Un astérisque au discours du Trône

Le gouvernement Higgs présentera son discours du Trône, mardi après-midi, à Fredericton. Le premier depuis qu’il est majoritaire à l’Assemblée législative.

On a tous hâte de voir si les progressistes-conservateurs dévoileront enfin leur plan. Les journalistes, les analystes et les partis d’opposition vont se jeter là-dessus comme des mouches sur une banane brune.

On va l’analyser sous toutes ses coutures, remarquer ce qui ne s’y trouve pas et essayer de lire entre les lignes.
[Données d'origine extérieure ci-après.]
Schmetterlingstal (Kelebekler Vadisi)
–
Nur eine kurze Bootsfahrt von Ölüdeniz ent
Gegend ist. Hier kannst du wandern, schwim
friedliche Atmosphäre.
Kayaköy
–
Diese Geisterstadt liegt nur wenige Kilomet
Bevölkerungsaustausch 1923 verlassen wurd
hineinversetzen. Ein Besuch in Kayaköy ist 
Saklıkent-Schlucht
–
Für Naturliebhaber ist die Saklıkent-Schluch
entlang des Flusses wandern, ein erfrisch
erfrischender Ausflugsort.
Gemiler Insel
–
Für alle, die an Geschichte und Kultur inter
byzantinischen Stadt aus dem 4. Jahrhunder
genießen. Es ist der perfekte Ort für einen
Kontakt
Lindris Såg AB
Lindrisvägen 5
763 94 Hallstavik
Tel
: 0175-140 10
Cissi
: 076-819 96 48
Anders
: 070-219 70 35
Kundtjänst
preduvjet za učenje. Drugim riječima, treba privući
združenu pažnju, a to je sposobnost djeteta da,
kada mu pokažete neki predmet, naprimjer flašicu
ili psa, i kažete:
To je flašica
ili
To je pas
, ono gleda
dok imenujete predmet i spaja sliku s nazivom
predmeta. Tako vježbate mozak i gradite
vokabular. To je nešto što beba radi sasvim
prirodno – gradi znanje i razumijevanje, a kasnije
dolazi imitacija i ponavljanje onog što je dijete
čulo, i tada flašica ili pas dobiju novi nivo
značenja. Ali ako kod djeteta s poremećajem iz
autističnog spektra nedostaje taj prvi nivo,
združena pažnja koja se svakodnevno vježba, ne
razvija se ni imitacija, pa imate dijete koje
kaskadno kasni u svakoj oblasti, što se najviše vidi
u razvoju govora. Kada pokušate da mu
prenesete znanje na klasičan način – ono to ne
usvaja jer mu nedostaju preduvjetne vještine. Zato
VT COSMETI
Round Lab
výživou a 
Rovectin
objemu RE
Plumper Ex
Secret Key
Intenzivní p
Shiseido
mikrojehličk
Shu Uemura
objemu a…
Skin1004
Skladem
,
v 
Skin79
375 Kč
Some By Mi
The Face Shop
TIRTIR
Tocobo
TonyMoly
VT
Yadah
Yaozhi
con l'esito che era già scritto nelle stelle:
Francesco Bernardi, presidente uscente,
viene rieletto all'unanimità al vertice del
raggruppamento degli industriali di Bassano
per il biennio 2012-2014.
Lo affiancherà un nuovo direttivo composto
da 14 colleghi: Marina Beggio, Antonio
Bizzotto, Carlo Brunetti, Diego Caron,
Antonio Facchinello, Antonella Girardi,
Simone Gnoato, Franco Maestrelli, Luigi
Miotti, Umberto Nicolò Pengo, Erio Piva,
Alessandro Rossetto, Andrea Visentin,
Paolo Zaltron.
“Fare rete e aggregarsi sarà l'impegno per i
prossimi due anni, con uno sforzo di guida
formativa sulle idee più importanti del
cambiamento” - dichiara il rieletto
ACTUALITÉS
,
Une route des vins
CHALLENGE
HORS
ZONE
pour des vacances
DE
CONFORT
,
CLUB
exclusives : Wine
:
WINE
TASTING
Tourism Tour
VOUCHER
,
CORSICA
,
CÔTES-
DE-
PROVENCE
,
Il faudra cependant garder une chose en tête; la pandémie n’est pas encore terminée.

Le gouvernement Higgs aura beau donner des détails sur sa réforme de la gouvernance municipale, sur son plan de santé, sur son approche économique ou sur quoi que ce soit d’autre.

Certains de ses projets pourront seulement être réalisés au cours de la prochaine année si la COVID-19 ne vient pas tout foutre en l’air.

Les progrès réalisés par les entreprises pharmaceutiques qui développent des vaccins sont encourageants et le nombre de cas reste très bas au Nouveau-Brunswick. Les dernières éclosions dans le Sud-Est et dans le Restigouche ont été contenues plutôt rapidement. On peut se permettre un brin d’optimisme.

Mais on n’est pas encore sortis du bois. Une montée rapide des nouvelles infections et une régression en phase orange (ou même en phase rouge) d’une ou de plusieurs régions sont encore possibles.

Du jour au lendemain, les projections financières du gouvernement peuvent partir en fumée et la province peut se retrouver sur un pied de guerre.

Je ne dis pas qu’il faudra ignorer le discours du Trône de mardi. Ça reste un exercice important, surtout compte tenu du programme vague présenté par Blaine Higgs lors de la dernière campagne électorale.

Je pense simplement qu’il faudra le prendre avec un grain de sel et réaliser qu’il risque d’être mis de côté très rapidement si la COVID-19 fait des siennes avant la fin de la pandémie.

Veux, veux pas, ce discours sera accompagné d’un astérisque.